§ **Input data**:
______

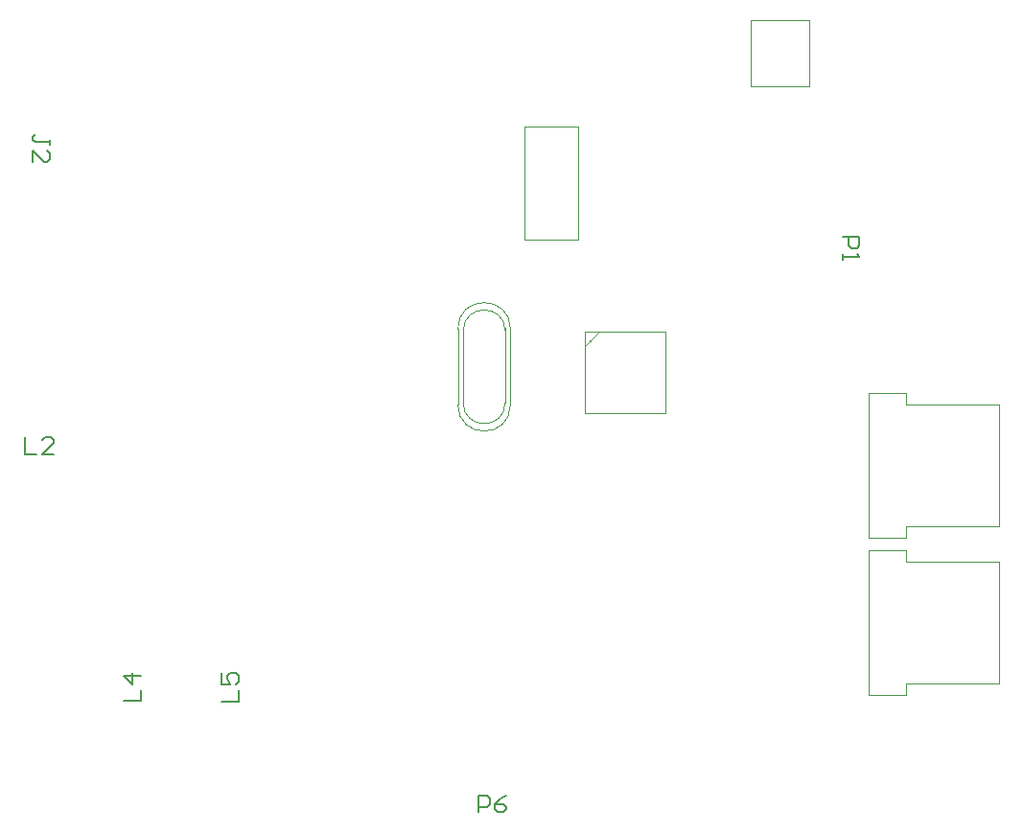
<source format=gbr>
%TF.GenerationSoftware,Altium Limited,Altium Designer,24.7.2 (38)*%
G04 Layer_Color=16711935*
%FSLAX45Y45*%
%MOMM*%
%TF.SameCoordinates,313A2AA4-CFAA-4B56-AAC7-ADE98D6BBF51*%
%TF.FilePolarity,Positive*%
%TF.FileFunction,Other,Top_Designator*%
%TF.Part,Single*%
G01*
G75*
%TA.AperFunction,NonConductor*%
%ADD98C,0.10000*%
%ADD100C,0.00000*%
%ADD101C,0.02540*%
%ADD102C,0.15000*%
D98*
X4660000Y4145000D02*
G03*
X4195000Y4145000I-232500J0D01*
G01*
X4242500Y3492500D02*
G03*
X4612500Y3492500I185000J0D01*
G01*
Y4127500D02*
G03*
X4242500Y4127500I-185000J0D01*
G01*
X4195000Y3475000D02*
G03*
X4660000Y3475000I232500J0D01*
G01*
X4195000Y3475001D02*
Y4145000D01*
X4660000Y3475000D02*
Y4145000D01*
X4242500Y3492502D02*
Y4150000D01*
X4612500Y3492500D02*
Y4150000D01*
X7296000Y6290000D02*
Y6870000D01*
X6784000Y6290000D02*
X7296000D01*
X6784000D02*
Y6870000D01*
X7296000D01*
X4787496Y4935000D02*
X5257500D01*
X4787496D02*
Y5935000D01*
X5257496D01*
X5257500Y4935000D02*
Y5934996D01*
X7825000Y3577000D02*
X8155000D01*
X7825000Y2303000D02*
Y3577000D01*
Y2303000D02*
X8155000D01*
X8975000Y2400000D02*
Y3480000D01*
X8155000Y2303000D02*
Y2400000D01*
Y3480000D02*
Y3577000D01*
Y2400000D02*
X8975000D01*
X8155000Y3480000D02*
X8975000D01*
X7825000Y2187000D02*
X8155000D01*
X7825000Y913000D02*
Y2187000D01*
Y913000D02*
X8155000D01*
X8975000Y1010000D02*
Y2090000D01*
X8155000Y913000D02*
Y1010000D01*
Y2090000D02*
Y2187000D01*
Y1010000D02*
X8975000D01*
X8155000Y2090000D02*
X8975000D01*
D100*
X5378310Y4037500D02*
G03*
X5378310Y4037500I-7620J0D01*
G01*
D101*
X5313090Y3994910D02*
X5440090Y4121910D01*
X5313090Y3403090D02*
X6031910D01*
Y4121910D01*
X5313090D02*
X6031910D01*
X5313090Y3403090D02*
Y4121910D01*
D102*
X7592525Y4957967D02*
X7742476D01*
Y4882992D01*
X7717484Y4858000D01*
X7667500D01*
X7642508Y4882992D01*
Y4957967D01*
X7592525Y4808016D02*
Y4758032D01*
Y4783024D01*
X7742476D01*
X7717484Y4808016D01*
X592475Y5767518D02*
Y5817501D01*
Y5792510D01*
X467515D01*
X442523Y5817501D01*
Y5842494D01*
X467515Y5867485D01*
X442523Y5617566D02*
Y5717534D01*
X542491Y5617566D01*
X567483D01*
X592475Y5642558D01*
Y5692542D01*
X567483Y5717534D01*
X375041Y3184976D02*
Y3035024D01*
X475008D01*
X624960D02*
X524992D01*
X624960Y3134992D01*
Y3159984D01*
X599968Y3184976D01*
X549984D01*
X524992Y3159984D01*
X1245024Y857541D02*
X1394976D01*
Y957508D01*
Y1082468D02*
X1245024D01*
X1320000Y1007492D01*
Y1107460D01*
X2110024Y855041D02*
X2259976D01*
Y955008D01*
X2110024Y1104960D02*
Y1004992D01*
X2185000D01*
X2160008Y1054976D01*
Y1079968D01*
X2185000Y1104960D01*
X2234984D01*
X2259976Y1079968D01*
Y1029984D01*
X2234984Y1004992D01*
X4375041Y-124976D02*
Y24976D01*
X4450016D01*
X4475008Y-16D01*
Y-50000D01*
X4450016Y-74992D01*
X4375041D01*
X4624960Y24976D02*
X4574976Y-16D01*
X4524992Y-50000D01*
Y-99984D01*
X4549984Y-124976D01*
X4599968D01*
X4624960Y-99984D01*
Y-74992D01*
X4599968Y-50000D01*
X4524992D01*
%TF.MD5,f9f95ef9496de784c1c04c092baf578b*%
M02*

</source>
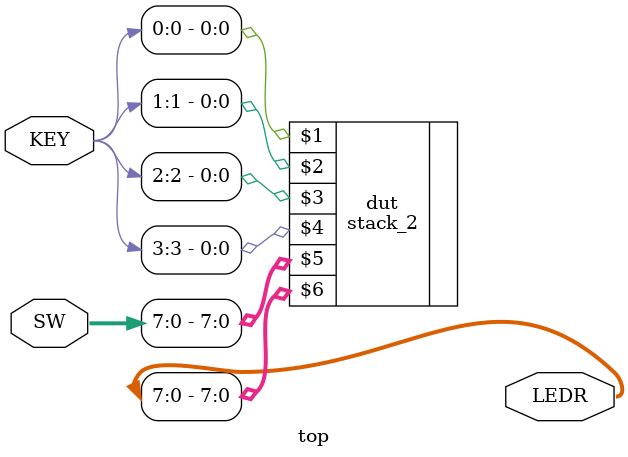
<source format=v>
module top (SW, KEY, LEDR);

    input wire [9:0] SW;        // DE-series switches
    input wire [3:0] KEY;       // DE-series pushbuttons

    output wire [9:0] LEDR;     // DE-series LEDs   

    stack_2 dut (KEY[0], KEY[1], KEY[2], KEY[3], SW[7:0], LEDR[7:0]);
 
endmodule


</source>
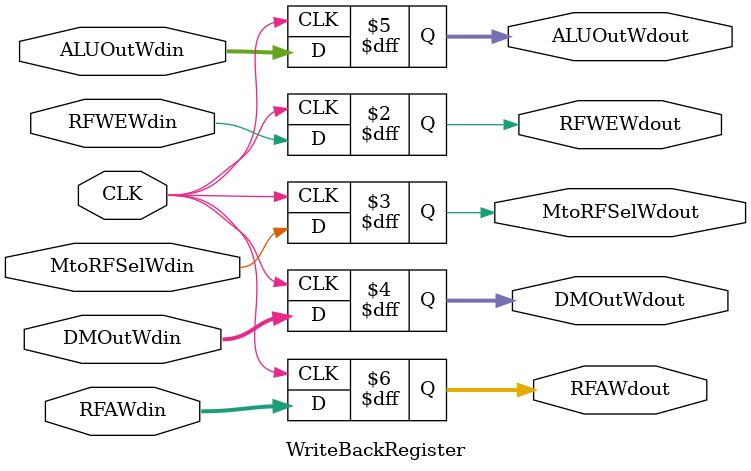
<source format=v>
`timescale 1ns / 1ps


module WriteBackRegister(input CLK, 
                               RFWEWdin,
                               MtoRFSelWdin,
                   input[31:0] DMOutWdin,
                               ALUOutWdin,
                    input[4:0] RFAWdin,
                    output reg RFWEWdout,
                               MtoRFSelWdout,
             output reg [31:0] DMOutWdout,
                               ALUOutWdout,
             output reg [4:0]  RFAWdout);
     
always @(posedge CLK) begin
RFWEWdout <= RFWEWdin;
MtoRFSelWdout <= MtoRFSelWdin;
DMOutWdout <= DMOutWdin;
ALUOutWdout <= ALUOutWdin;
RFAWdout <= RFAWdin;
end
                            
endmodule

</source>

______

§ **Work instruction**: Restate the data above exactly, stripping out each image.

§ **Solution to this exercise**:
<source format=gbr>
%TF.GenerationSoftware,Altium Limited,Altium Designer,24.7.2 (38)*%
G04 Layer_Color=16711935*
%FSLAX45Y45*%
%MOMM*%
%TF.SameCoordinates,313A2AA4-CFAA-4B56-AAC7-ADE98D6BBF51*%
%TF.FilePolarity,Positive*%
%TF.FileFunction,Other,Top_Designator*%
%TF.Part,Single*%
G01*
G75*
%TA.AperFunction,NonConductor*%
%ADD98C,0.10000*%
%ADD100C,0.00000*%
%ADD101C,0.02540*%
%ADD102C,0.15000*%
D98*
X4660000Y4145000D02*
G03*
X4195000Y4145000I-232500J0D01*
G01*
X4242500Y3492500D02*
G03*
X4612500Y3492500I185000J0D01*
G01*
Y4127500D02*
G03*
X4242500Y4127500I-185000J0D01*
G01*
X4195000Y3475000D02*
G03*
X4660000Y3475000I232500J0D01*
G01*
X4195000Y3475001D02*
Y4145000D01*
X4660000Y3475000D02*
Y4145000D01*
X4242500Y3492502D02*
Y4150000D01*
X4612500Y3492500D02*
Y4150000D01*
X7296000Y6290000D02*
Y6870000D01*
X6784000Y6290000D02*
X7296000D01*
X6784000D02*
Y6870000D01*
X7296000D01*
X4787496Y4935000D02*
X5257500D01*
X4787496D02*
Y5935000D01*
X5257496D01*
X5257500Y4935000D02*
Y5934996D01*
X7825000Y3577000D02*
X8155000D01*
X7825000Y2303000D02*
Y3577000D01*
Y2303000D02*
X8155000D01*
X8975000Y2400000D02*
Y3480000D01*
X8155000Y2303000D02*
Y2400000D01*
Y3480000D02*
Y3577000D01*
Y2400000D02*
X8975000D01*
X8155000Y3480000D02*
X8975000D01*
X7825000Y2187000D02*
X8155000D01*
X7825000Y913000D02*
Y2187000D01*
Y913000D02*
X8155000D01*
X8975000Y1010000D02*
Y2090000D01*
X8155000Y913000D02*
Y1010000D01*
Y2090000D02*
Y2187000D01*
Y1010000D02*
X8975000D01*
X8155000Y2090000D02*
X8975000D01*
D100*
X5378310Y4037500D02*
G03*
X5378310Y4037500I-7620J0D01*
G01*
D101*
X5313090Y3994910D02*
X5440090Y4121910D01*
X5313090Y3403090D02*
X6031910D01*
Y4121910D01*
X5313090D02*
X6031910D01*
X5313090Y3403090D02*
Y4121910D01*
D102*
X7592525Y4957967D02*
X7742476D01*
Y4882992D01*
X7717484Y4858000D01*
X7667500D01*
X7642508Y4882992D01*
Y4957967D01*
X7592525Y4808016D02*
Y4758032D01*
Y4783024D01*
X7742476D01*
X7717484Y4808016D01*
X592475Y5767518D02*
Y5817501D01*
Y5792510D01*
X467515D01*
X442523Y5817501D01*
Y5842494D01*
X467515Y5867485D01*
X442523Y5617566D02*
Y5717534D01*
X542491Y5617566D01*
X567483D01*
X592475Y5642558D01*
Y5692542D01*
X567483Y5717534D01*
X375041Y3184976D02*
Y3035024D01*
X475008D01*
X624960D02*
X524992D01*
X624960Y3134992D01*
Y3159984D01*
X599968Y3184976D01*
X549984D01*
X524992Y3159984D01*
X1245024Y857541D02*
X1394976D01*
Y957508D01*
Y1082468D02*
X1245024D01*
X1320000Y1007492D01*
Y1107460D01*
X2110024Y855041D02*
X2259976D01*
Y955008D01*
X2110024Y1104960D02*
Y1004992D01*
X2185000D01*
X2160008Y1054976D01*
Y1079968D01*
X2185000Y1104960D01*
X2234984D01*
X2259976Y1079968D01*
Y1029984D01*
X2234984Y1004992D01*
X4375041Y-124976D02*
Y24976D01*
X4450016D01*
X4475008Y-16D01*
Y-50000D01*
X4450016Y-74992D01*
X4375041D01*
X4624960Y24976D02*
X4574976Y-16D01*
X4524992Y-50000D01*
Y-99984D01*
X4549984Y-124976D01*
X4599968D01*
X4624960Y-99984D01*
Y-74992D01*
X4599968Y-50000D01*
X4524992D01*
%TF.MD5,f9f95ef9496de784c1c04c092baf578b*%
M02*

</source>
<source format=v>
module top (SW, KEY, LEDR);

    input wire [9:0] SW;        // DE-series switches
    input wire [3:0] KEY;       // DE-series pushbuttons

    output wire [9:0] LEDR;     // DE-series LEDs   

    stack_2 dut (KEY[0], KEY[1], KEY[2], KEY[3], SW[7:0], LEDR[7:0]);
 
endmodule


</source>
<source format=v>
`timescale 1ns / 1ps


module WriteBackRegister(input CLK, 
                               RFWEWdin,
                               MtoRFSelWdin,
                   input[31:0] DMOutWdin,
                               ALUOutWdin,
                    input[4:0] RFAWdin,
                    output reg RFWEWdout,
                               MtoRFSelWdout,
             output reg [31:0] DMOutWdout,
                               ALUOutWdout,
             output reg [4:0]  RFAWdout);
     
always @(posedge CLK) begin
RFWEWdout <= RFWEWdin;
MtoRFSelWdout <= MtoRFSelWdin;
DMOutWdout <= DMOutWdin;
ALUOutWdout <= ALUOutWdin;
RFAWdout <= RFAWdin;
end
                            
endmodule

</source>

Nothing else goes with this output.